Kālī, you are the poster-goddess, sticking out your black
tongue, like Gene Simmons from Kiss, a kick in the teeth,
with your punk-blue leggings, your skull-and-scissor charms.
You swing a trident, a demon's head, and dance on the bones
of a pale Shiva. I recall the convincing eyes of a girl cripple
carrying your bottled effigy, as our bus careened to a dusty halt.
Some say you morphed from Pārvatī, drunk on blood,
others cite your superhero leap from Durgā's brow to slay
the self-cloning serpent before a Haka dance on mythic soil.

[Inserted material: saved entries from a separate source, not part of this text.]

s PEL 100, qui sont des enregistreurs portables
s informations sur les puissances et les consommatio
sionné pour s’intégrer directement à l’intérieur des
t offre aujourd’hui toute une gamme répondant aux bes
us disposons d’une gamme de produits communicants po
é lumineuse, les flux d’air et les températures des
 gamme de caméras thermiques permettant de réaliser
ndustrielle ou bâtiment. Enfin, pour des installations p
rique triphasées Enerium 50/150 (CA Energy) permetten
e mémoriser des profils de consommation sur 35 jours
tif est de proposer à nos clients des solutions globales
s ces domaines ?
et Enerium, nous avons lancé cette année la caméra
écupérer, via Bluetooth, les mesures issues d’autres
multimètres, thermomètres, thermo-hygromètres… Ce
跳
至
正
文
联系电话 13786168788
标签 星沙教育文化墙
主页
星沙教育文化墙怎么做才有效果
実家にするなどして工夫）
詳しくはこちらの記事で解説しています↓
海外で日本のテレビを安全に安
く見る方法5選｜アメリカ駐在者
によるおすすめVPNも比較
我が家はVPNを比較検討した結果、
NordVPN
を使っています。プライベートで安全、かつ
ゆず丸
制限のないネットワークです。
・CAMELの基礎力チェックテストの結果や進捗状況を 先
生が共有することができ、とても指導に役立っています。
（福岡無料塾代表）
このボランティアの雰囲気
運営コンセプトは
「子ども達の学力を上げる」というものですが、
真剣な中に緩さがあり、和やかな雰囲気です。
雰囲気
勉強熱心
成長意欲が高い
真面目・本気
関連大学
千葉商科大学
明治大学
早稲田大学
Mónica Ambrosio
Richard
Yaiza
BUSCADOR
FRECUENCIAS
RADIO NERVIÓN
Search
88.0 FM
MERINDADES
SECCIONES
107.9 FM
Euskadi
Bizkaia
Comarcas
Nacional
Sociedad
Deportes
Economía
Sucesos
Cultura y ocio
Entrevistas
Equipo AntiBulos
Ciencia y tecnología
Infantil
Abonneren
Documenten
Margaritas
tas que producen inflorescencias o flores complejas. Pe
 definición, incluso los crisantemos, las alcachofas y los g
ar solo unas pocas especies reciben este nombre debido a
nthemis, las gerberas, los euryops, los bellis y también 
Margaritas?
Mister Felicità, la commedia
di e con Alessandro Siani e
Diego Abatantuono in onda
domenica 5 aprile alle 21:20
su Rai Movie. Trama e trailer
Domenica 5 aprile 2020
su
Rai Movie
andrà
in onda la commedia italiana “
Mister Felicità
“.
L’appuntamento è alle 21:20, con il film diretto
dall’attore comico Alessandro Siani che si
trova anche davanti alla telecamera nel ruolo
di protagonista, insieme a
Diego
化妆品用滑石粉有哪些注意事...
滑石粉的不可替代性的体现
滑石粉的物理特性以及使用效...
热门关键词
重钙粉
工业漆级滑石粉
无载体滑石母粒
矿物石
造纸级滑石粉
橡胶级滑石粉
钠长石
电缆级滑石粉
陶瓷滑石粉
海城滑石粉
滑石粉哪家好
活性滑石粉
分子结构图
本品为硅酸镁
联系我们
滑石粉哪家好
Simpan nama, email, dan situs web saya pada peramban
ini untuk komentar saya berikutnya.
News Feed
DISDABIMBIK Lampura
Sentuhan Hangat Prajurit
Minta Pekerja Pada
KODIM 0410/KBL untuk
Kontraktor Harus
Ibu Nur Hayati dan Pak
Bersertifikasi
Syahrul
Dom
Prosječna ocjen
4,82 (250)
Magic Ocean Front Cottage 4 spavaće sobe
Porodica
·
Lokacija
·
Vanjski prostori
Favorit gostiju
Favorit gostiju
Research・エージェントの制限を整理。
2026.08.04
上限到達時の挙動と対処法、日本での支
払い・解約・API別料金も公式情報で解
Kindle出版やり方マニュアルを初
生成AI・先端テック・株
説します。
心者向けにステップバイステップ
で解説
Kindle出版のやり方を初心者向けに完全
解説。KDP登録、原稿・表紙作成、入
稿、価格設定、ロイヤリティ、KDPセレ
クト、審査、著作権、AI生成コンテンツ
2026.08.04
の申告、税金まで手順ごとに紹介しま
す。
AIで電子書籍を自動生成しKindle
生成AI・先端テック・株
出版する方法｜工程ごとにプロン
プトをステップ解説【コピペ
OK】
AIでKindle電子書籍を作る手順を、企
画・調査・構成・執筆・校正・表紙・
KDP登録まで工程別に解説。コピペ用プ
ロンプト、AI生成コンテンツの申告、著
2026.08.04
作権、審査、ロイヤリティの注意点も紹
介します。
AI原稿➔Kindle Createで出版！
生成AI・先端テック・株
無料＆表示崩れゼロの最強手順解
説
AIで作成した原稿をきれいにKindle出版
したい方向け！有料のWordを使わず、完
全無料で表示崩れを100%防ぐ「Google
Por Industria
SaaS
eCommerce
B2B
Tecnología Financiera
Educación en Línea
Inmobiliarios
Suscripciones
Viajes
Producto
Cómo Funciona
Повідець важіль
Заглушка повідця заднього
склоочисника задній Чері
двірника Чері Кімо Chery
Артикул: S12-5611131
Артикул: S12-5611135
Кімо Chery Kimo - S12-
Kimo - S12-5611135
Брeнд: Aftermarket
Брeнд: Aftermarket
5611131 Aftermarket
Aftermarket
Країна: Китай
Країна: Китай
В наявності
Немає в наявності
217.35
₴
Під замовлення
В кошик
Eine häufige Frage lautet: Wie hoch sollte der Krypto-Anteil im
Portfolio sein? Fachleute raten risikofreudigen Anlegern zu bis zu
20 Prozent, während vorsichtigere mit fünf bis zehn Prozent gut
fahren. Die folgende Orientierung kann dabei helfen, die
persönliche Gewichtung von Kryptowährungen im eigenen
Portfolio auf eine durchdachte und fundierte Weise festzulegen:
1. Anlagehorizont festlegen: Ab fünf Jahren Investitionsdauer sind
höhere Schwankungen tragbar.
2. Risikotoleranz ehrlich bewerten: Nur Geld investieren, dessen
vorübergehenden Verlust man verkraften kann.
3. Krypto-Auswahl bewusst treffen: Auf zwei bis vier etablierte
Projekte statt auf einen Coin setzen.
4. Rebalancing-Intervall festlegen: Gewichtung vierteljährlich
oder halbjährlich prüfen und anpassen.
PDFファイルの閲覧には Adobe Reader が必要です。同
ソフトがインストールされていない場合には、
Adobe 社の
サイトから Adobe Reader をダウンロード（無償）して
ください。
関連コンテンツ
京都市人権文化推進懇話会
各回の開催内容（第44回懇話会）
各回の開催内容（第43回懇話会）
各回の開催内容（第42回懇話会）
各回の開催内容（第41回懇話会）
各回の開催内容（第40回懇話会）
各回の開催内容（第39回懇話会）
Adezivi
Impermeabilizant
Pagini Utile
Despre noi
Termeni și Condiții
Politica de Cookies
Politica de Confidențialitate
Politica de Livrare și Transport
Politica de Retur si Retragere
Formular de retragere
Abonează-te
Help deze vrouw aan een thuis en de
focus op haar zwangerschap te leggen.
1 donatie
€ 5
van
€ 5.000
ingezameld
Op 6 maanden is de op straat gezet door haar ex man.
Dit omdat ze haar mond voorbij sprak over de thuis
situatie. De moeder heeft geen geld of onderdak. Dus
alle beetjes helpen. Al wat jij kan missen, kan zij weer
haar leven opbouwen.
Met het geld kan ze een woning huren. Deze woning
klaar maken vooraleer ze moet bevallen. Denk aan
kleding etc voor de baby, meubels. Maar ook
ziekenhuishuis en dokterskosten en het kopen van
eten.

By a hundred Sanskrit names, India claims you in a single text,
while in Zen and the Art of Motorcycle Maintenance, you are
‘the grass and the dew', on screen, our contemporary Judge Judy
having a bad hair day. I'd argue for your cosmopolitanism,
a global denizen, you're adroit in drugs and aphrodisiacs, a nude
dominatrix, a feminist export with a sadomasochistic bent.
A figure of partition you were cover girl for Time magazine.
A neo-pagan diva, your wholeness is darkness fashioned
from light, moon-breasted, with eyes of fire, with Brahmā's feet,
Varuna's watery thighs. You rise from the grave, step over
carnage, feeding the world and your severed self with blood.
Stripped bare as Duchamp's Bride, you set bachelors in motion.